**ЗАДАНИЯ**.
1. Процитируйте из статьи о театре Вампилова отрывок от слов «Маска, дикость, рок» до слов «лейтмотивах его пьес.» включительно.
2. Пожалуйста, перечислите, о чем были романтические представления, глубокое разочарование в которых, согласно статье о театре Вампилова, отражает поступок Бусыгина.
3. Ради чего, по словам статьи о театре Вампилова, Бусыгин объявляет себя незаконнорожденным сыном неизвестного ему человека?

**ВЫБРАННЫЙ ФРАГМЕНТ**.
========

Смекни!
smekni.com

Маска, дикость, рок (Перечитывая Вампилова) (стр. 1 из 2)

Марк Липовецкий

Вся система характеров театра Вампилова воплощает трагикомедийную ситуацию распада устойчивых ценностей, всеобщей моральной текучести и зыбкости. Дело не в том, что кто-то плохой, а кто-то хороший, кто-то прогрессивный, а кто-то отсталый, -- здесь в буквальном смысле “век вывихнул сустав”.

Однако было бы неправильно представлять театр Вампилова раз и навсегда сложившейся системой. Вампилов очень динамично развивался, проделав менее чем за семь лет огромный путь переоценки многих ценностей “оттепельного” поколения, что непосредственно выразилось в сюжетах, характерах и лейтмотивах его пьес.

В “Прощании в июне” (1965) ироничный и победительный “звёздный мальчик” Колесов впервые сталкивается с соблазном обмена -- любви на аспирантуру -- и неожиданно для себя и окружающих соглашается. Собственно, с такого же обмена -- заведомо несерьёзного и оттого ещё более циничного -- начинается и следующая пьеса Вампилова “Старший сын” (1968; другой вариант названия -- “Предместье”). Её главный герой Бусыгин, пользуясь стечением случайных обстоятельств, объявляет себя незаконнорожденным сыном неизвестного ему человека не ради карьеры или светлого будущего, а всего лишь ради того, чтобы найти угол для одноразового ночлега. Такая игра на понижение отражает куда более глубокое, чем прежде, разочарование в каких бы то ни было романтических представлениях о доверии, добре и товарищеской взаимопомощи: “У людей толстая кожа, и пробить её не так-то просто. Надо соврать как следует, только тогда поверят и посочувствуют. Их надо напугать и разжалобить”.

========

**СТРОКИ ДАННЫХ**.
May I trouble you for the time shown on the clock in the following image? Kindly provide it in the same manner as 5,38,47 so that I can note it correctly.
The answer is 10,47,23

========

**РЕЗУЛЬТАТЫ ВЫПОЛНЕНИЯ**.
1.
Маска, дикость, рок (Перечитывая Вампилова) (стр. 1 из 2)

Марк Липовецкий

Вся система характеров театра Вампилова воплощает трагикомедийную ситуацию распада устойчивых ценностей, всеобщей моральной текучести и зыбкости. Дело не в том, что кто-то плохой, а кто-то хороший, кто-то прогрессивный, а кто-то отсталый, -- здесь в буквальном смысле “век вывихнул сустав”.

Однако было бы неправильно представлять театр Вампилова раз и навсегда сложившейся системой. Вампилов очень динамично развивался, проделав менее чем за семь лет огромный путь переоценки многих ценностей “оттепельного” поколения, что непосредственно выразилось в сюжетах, характерах и лейтмотивах его пьес.

2. Доверие, добро, товарищеская взаимопомощь.

3. Ради того, чтобы найти угол для одноразового ночлега.